Presidential Spokesperson Edwin Lacierda told how an ad hoc panel is currently reviewing the Visiting Forces Agreement (VFA) between the Philippines and the United States, but he was quick to add that ending the accord was not part of the deal.

"That (VFA) will be studied by the DFA in consultation with the President. We have not made a policy discussion on that. The stand right now of the DFA is that the agreement is open for review," Lacierda said.

The VFA provides the general framework that has enabled the Philippines and the US to conduct joint security exercises in 1999. At the core of the agreement is the 1951 Mutual Defence Treaty which formalised the security alliance between the two allies.

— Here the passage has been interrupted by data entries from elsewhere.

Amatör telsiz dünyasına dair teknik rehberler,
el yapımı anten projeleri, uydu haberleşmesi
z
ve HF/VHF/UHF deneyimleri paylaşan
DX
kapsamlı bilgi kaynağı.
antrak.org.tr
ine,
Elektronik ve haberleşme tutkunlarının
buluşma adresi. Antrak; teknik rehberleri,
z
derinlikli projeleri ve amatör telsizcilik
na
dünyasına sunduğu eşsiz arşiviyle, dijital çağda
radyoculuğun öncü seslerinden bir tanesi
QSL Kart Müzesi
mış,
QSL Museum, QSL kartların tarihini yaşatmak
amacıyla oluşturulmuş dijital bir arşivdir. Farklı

Several Filipino politicians, led by Senator Miriam Defensor-Santiago and then senator-now President Benigno S. Aquino III, had wanted the VFA to be abolished and replaced with an accord that regards both the US and the Philippines equally.

The VFA allows forces from the Philippines and the US to train jointly as security allies, but Filipino politicians have questioned whether Manila is getting its fair share in exchange for allowing American forces to use the country for training its troops.

Presently, the US provides most of the Philippines’ military hardware and force training. In exchange, Americans are allowed to maintain non-permanent bases such as those in Maguindanao, Sulu and Basilan.
 
Lacierda explained that the Presidential Commission on VFA is conducting a review of the agreement even as a joint resolution has been re-filed in Congress asking Foreign Affairs Secretary Alberto Romulo to issue a notice of severance of the bilateral agreement to Washington.

Senator Defensor-Santiago maintains that, on close study, an act of Congress alone, without necessarily a presidential edict, is enough to terminate the VFA.

Citing a US court ruling, she said that Congress was the correct authority to end the treaty and had properly issued the terminating act, on the grounds that a treaty was the law of the land.